La figlia maggiore, Miriam, di soli diciassette anni al momento dei fatti, assume un ruolo cruciale e raggelante: non semplice superstite, bensì complice attiva nelle torture e nella sistematica ostruzione dei soccorsi. L’analisi del suo tema natale svela una personalità segnata da una drammatica tensione tra il bisogno di appartenenza e una profonda distorsione della volontà.
L’Opposizione Sole-Luna sull’Asse Seconda-Ottava Casa
Miriam nasce sotto una potente opposizione Sole-Luna tra la Bilancia e l’Ariete. Questa polarità esaspera il conflitto interiore tra il desiderio cosciente di armonia, pace e approvazione sociale (Sole in Bilancia) e un mondo emotivo sotterraneo dominato da impulsi primordiali, rabbia e reattività istintiva (Luna in Ariete in ottava casa). L’ottava casa, legata alla distruzione, ai segreti familiari e alle crisi profonde, accoglie una Luna ferita che cerca disperatamente una via di scarico per la propria tensione emotiva.
La Congiunzione Sole-Venere-Marte: L’Annullamento della Volontà
Nel tema di Miriam spicca un massiccio stellium in Bilancia che unisce Sole, Venere e Marte. Sebbene la Bilancia sia tradizionalmente associata alla diplomazia e al rifiuto della violenza, la presenza di Marte debole (in esilio) e strettamente congiunto al Sole e a Venere può manifestarsi come una grave difficoltà nell’affermare la propria volontà individuale in modo sano.
La ragazza si è trovata intrappolata in un meccanismo di identificazione totale con l’autorità paterna e con i “fratelli di Dio”, rinunciando alla propria capacità di giudizio pur di mantenere la coesione del nucleo e non subire il rifiuto. L’aggressività repressa di questo Marte in esilio si è incanalata in un comportamento passivo-aggressivo prima, e in una partecipazione attiva alla violenza poi, vissuta internamente come un dovere spirituale finalizzato alla “salvezza” dei propri cari.

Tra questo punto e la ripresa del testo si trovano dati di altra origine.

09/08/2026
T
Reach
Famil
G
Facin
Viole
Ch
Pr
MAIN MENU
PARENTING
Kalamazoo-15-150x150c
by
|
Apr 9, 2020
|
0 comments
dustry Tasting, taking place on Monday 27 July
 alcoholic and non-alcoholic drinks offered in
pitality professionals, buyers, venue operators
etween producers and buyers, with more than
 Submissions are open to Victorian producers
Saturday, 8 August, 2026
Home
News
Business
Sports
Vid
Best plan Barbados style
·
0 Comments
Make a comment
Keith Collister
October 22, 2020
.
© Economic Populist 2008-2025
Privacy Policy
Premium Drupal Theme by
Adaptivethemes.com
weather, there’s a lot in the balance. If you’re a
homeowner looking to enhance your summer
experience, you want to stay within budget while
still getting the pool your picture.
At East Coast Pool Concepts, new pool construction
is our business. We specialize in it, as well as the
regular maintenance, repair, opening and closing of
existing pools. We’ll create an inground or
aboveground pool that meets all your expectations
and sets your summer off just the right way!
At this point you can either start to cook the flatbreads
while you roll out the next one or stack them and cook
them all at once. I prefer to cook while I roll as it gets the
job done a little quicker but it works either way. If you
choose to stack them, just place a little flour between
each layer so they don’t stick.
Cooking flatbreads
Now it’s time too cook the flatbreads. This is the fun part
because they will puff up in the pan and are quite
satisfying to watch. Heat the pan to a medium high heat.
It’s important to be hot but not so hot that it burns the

La rinuncia alla propria bussola etica individuale, sotto il peso di una sottomissione psicologica profonda, descrive perfettamente l’interazione tra lo stellium in Bilancia di Miriam e l’ossessiva rigidità saturnina del padre.
Nettuno e Saturno: L’Illusione e la Prigione Mentale
Il Sole e Marte di Miriam ricevono un trigono da Nettuno in Acquario. Questo aspetto descrive la facilità con cui la giovane è stata indottrinata: una mente idealista, desiderosa di far parte di un “disegno superiore”, totalmente vulnerabile al misticismo distorto introdotto dai manipolatori. Al contempo, il suo Saturno in Leone in dodicesima casa in aspetto di tensione al Medio Cielo evidenzia un profondo senso di colpa, isolamento e una struttura di auto-punizione che ha trovato una tragica valvola di sfogo nella sottomissione ai rituali di morte.

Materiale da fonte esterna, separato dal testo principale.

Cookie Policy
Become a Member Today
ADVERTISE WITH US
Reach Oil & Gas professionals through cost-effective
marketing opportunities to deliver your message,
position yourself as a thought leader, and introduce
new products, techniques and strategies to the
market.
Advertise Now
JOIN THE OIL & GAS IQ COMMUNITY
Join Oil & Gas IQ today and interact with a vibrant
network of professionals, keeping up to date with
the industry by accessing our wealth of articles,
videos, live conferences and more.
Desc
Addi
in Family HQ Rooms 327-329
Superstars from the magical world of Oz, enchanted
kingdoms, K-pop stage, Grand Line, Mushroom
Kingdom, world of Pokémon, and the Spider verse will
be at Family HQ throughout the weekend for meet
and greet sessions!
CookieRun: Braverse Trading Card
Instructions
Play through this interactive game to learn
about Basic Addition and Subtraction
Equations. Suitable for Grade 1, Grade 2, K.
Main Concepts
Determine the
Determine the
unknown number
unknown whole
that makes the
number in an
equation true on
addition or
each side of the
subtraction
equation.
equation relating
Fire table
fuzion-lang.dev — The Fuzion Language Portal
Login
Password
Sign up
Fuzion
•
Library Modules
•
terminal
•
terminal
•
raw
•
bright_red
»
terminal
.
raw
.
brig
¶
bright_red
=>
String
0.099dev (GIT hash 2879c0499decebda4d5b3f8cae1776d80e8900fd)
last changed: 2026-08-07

La Sinastria del Delirio: Il Contagio Psichico
L’esame incrociato dei due grafici rivela dinamiche di eccezionale gravità. La Luna in Sagittario di Giovanni Barreca si trova in esatta congiunzione al Plutone in Sagittario di Miriam. Questa sovrapposizione è altamente significativa: il nucleo emotivo instabile del padre si è agganciato direttamente alla forza plutonica di trasformazione e distruzione della figlia, innescando un circuito chiuso di suggestione psicologica reciproca.
Inoltre, il Saturno in Toro di Giovanni tocca l’asse del cielo di Miriam, agendo come una cappa di piombo sulla sua identità in crescita, paralizzando ogni tentativo di ribellione e spingendola a farsi complice dell’orrore pur di non spezzare il legame con la figura paterna.

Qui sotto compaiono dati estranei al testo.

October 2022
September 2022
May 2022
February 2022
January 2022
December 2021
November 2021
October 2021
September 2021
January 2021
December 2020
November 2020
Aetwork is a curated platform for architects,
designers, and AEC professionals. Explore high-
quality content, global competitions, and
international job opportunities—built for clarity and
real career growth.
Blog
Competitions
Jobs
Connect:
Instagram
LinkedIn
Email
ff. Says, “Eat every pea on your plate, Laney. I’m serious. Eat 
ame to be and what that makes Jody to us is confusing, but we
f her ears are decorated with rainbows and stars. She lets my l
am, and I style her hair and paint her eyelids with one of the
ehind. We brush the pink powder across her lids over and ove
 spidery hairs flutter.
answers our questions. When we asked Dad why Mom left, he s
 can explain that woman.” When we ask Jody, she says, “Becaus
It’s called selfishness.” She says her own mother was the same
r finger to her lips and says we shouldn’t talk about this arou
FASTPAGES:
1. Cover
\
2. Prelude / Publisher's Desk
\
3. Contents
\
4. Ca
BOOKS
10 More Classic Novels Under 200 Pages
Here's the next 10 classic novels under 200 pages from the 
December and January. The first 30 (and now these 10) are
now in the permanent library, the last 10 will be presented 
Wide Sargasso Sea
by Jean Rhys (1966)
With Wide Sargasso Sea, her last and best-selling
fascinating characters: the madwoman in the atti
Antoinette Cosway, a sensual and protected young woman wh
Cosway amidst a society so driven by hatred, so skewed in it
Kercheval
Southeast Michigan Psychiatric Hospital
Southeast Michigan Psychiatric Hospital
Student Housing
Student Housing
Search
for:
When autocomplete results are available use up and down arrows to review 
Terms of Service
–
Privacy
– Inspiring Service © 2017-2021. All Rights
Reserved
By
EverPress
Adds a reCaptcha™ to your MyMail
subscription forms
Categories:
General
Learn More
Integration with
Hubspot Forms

Riflessioni Transpersonali e Conclusioni
Dal punto di vista della psicologia transpersonale, la tragedia di Altavilla Milicia evidenzia i pericoli estremi della deviazione spirituale e psicotica. Quando l’ombra archetipica del “male” e della “purificazione” viene presa alla lettera e proiettata su esseri umani reali, la psiche individuale abdica alla ragione, scivolando in una dimensione barbarica primordiale.
La combinazione tra la destrutturazione nettuniana di Giovanni Barreca e l’indottrinamento subìto da Miriam descrive una tragica alleanza in cui la patologia mentale ha indossato la maschera della fede, trasformando una casa di famiglia in un altare di cieco e distruttivo fanatismo.